**TEXT FOR ANALYSIS:**
Part of his attraction to Brighton and, subsequently, Premier League rivals Arsenal, Chelsea and Manchester United, was his ability to adapt to different roles. Caicedo came through Independiente del Valle’s academy as a No 6. Under Ramirez, though, he played further forward, as a No 8.

“In the first team, we had at that time Cristian Pellerano, an unbelievable No 6, with a big, big understanding of the game,” explains Ramirez. “He was a coach on the pitch, and he helped Moises a lot to understand the game and develop.

“But we still wanted to play with Pellerano as No 6, so, if we wanted Moises in the team, he had to play as a No 8.”

Happily, it worked out perfectly.

“We realised at that time that Moises actually had a bigger impact in the game, and helped the team more, as a No 8, because he had the ability to score, the last pass, he was able to get into the box, and he was very aggressive in the first pressure,” says Ramirez.

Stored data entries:
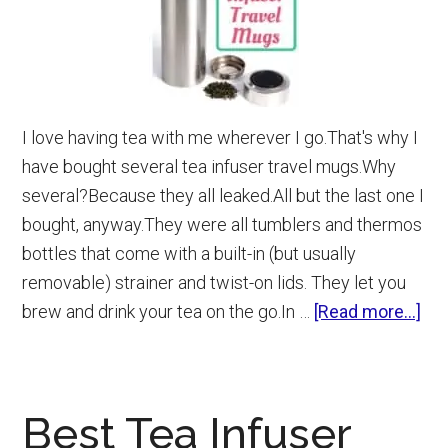
I love having tea with me wherever I go.That's why I
have bought several tea infuser travel mugs.Why
several?Because they all leaked.All but the last one I
bought, anyway.They were all tumblers and thermos
bottles that come with a built-in (but usually
removable) strainer and twist-on lids. They let you
abo
brew and drink your tea on the go.In …
[Read more...]
Be
Te
Inf
Best Tea Infuser
Tra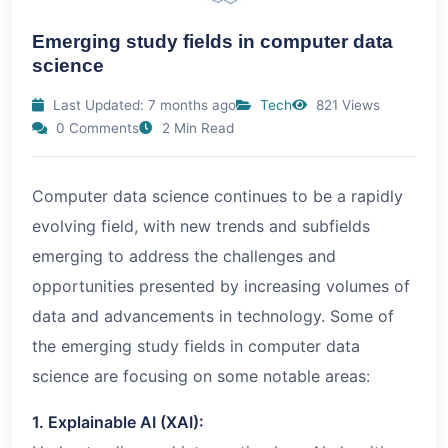
Emerging study fields in computer data
science
Last Updated: 7 months ago
Tech
821 Views
0 Comments
2 Min Read
Computer data science continues to be a rapidly
evolving field, with new trends and subfields
emerging to address the challenges and
opportunities presented by increasing volumes of
data and advancements in technology. Some of
the emerging study fields in computer data
science are focusing on some notable areas:
1. Explainable AI (XAI):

**TASK INSTRUCTIONS:**
[A] Answer these questions from the passage about Caicedo:
(i) Through which academy did Caicedo come, and in what position?
(ii) Who was the first-team No 6 at that time?
(iii) Which Premier League rivals of Brighton are named?
[B] Transcribe the passage about Caicedo word for word, beginning at the words "Part of his" and stopping after "game and develop.".

**ANSWERS BY ITEM NUMBER:**
[A]
(i) Independiente del Valle's academy, as a No 6.
(ii) Cristian Pellerano.
(iii) Arsenal, Chelsea and Manchester United.

[B]
Part of his attraction to Brighton and, subsequently, Premier League rivals Arsenal, Chelsea and Manchester United, was his ability to adapt to different roles. Caicedo came through Independiente del Valle’s academy as a No 6. Under Ramirez, though, he played further forward, as a No 8.

“In the first team, we had at that time Cristian Pellerano, an unbelievable No 6, with a big, big understanding of the game,” explains Ramirez. “He was a coach on the pitch, and he helped Moises a lot to understand the game and develop.